▶ **How to complete this task**:
Search the entries for the word "LIST". Copy every line that holds it.

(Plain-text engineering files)
=== Begin Enclosure ===

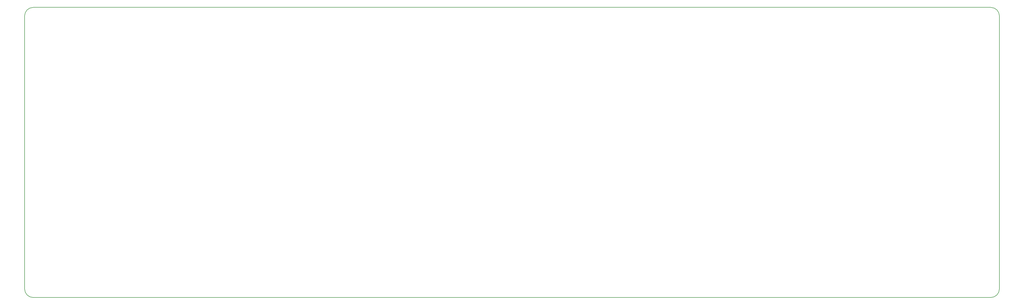
<source format=gko>
G04 #@! TF.GenerationSoftware,KiCad,Pcbnew,(6.0.7)*
G04 #@! TF.CreationDate,2022-08-30T19:15:33+09:00*
G04 #@! TF.ProjectId,keyboard-layouter-playground,6b657962-6f61-4726-942d-6c61796f7574,rev?*
G04 #@! TF.SameCoordinates,PX17eef3cPY7a5a53a*
G04 #@! TF.FileFunction,Profile,NP*
%FSLAX46Y46*%
G04 Gerber Fmt 4.6, Leading zero omitted, Abs format (unit mm)*
G04 Created by KiCad (PCBNEW (6.0.7)) date 2022-08-30 19:15:33*
%MOMM*%
%LPD*%
G01*
G04 APERTURE LIST*
G04 #@! TA.AperFunction,Profile*
%ADD10C,0.150000*%
G04 #@! TD*
G04 APERTURE END LIST*
D10*
X3000000Y101000000D02*
X336000004Y101000000D01*
X339000000Y3000000D02*
X339000000Y98000000D01*
X336000000Y0D02*
X3000004Y0D01*
X4Y3000000D02*
X0Y98000000D01*
X336000000Y54D02*
G75*
G03*
X339000000Y3000000I4J2999996D01*
G01*
X339000054Y98000000D02*
G75*
G03*
X336000004Y101000000I-3000050J-50D01*
G01*
X3000000Y100999994D02*
G75*
G03*
X0Y98000000I-6J-2999994D01*
G01*
X4Y3000000D02*
G75*
G03*
X3000004Y0I2999970J-30D01*
G01*
M02*

</source>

=== End Enclosure ===

▶ **Response to this task**:
G04 APERTURE LIST*
G04 APERTURE END LIST*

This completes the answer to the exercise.